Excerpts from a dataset
______________________________

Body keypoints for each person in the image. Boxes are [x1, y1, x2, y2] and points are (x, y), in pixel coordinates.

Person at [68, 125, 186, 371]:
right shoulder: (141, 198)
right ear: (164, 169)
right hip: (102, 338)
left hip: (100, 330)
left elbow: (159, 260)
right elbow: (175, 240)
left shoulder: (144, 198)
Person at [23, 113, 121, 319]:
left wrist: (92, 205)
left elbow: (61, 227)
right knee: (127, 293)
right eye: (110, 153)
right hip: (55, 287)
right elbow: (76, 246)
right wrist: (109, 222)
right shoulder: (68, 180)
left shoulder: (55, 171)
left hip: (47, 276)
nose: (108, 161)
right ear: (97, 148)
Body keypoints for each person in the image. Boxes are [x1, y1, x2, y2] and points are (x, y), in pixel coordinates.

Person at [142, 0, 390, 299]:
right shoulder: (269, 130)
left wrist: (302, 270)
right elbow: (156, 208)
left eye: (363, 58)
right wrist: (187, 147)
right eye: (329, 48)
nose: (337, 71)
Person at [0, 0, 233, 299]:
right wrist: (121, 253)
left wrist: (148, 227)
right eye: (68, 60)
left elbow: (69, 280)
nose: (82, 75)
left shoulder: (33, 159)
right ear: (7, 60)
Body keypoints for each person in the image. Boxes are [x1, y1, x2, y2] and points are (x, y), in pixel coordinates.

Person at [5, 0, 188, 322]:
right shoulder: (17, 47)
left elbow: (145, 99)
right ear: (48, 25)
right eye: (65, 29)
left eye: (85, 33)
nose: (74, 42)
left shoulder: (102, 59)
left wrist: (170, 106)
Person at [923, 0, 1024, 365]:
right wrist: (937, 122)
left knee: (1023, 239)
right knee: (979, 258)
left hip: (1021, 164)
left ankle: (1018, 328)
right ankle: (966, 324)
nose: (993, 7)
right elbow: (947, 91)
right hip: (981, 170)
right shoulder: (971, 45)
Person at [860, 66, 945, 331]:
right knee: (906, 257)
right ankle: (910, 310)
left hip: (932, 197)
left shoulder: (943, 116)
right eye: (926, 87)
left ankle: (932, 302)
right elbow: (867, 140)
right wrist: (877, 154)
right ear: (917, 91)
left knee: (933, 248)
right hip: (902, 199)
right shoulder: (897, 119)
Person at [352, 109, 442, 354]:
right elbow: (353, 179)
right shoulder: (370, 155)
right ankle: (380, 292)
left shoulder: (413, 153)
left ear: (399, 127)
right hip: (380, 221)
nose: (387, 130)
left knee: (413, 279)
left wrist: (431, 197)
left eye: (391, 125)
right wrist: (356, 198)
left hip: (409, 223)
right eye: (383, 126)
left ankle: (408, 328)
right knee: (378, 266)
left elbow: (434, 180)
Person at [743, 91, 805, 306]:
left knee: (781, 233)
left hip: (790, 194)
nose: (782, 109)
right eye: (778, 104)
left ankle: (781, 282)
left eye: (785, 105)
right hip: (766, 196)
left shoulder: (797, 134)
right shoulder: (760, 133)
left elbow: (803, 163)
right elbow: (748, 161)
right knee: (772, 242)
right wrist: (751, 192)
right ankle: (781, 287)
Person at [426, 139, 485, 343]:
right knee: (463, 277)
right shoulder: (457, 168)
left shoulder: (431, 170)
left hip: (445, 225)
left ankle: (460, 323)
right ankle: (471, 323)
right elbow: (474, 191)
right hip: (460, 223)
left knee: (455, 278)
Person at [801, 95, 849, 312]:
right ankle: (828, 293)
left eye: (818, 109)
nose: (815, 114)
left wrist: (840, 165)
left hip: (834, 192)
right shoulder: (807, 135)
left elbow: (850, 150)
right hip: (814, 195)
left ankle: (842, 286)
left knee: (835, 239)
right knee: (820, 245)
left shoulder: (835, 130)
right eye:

______________________________

● **TRY IT**: For the lines above, output exactly those from the line containing "left hip: (790, 194)" through the line containing "left knee: (455, 278)", and skip the others.

● **ANSWER TO THIS EXERCISE**:
left hip: (790, 194)
nose: (782, 109)
right eye: (778, 104)
left ankle: (781, 282)
left eye: (785, 105)
right hip: (766, 196)
left shoulder: (797, 134)
right shoulder: (760, 133)
left elbow: (803, 163)
right elbow: (748, 161)
right knee: (772, 242)
right wrist: (751, 192)
right ankle: (781, 287)
Person at [426, 139, 485, 343]:
right knee: (463, 277)
right shoulder: (457, 168)
left shoulder: (431, 170)
left hip: (445, 225)
left ankle: (460, 323)
right ankle: (471, 323)
right elbow: (474, 191)
right hip: (460, 223)
left knee: (455, 278)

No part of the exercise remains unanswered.